SOURCE DOCUMENT:

----

# CSE 627 Group Project

- By John Meyer & Jacob Hubbard

Since we are relatively new to Python data science, we decided to utilize data science tools that we already knew to minimize the learning curve required for this project.
We use Python code blocks import, extract features, visualize data, and fit machine learning models while we use R for data visualization and exploration.
Since Python and R do not work together well in the same notebook, this submission is a series of Jupyter notebooks (with different Python and R kernels).

This is a Python notebook.

## Titanic Dataset

To download the dataset and for an explanation of each column name, go to <https://www.kaggle.com/c/titanic>

## Configuration

In [None]:
# Jupyter config
%matplotlib inline
%config InlineBackend.figure_format = 'svg'  # Or 'retina'

In [None]:
# Python imports
import numpy as np
import pandas as pd
import matplotlib.pyplot as plt
from scipy.stats import *
from sklearn.mixture import *

#plt.style.use('seaborn-whitegrid')  # Set the aesthetic style of the plots

## Data Import & Feature Extraction

In [None]:
training_data = pd.read_csv('train.csv')
test_data = pd.read_csv('test.csv')

In what follows, we extract features from existing columns in the dataset using ideas found in <https://triangleinequality.wordpress.com/2013/09/08/basic-feature-engineering-with-the-titanic-data/>.

----

THE DATA:
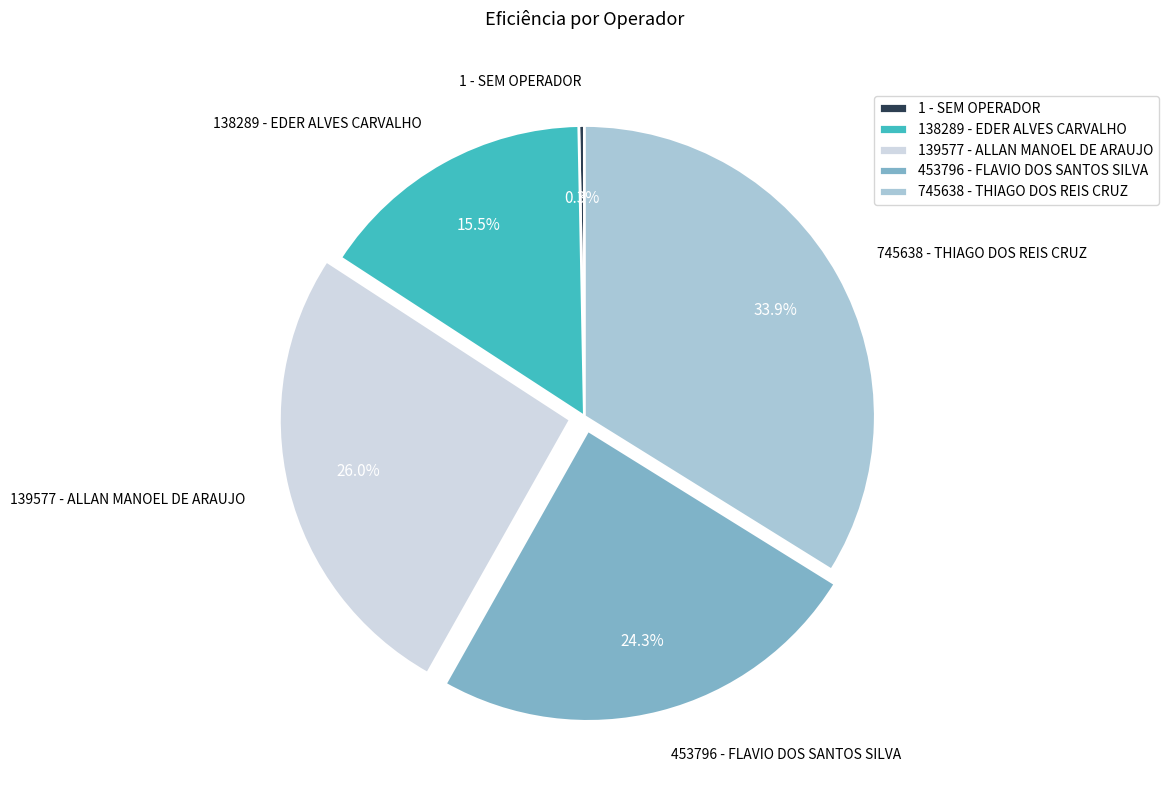

How much of the chart is everything except 745638 - THIAGO DOS REIS CRUZ?

66.1%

----

WORK TO COMPLETE:
In two sentences, summarize the CSE 627 project notebook.

TASK RESPONSE:
Because Python and R do not work well together in one notebook, the project is a series of Jupyter notebooks: Python imports data, extracts features, visualizes data, and fits machine learning models, while R handles visualization and exploration. This Python notebook works with the Titanic dataset from Kaggle, reads train.csv and test.csv with pandas, and then extracts features from existing columns using ideas from a feature-engineering blog post.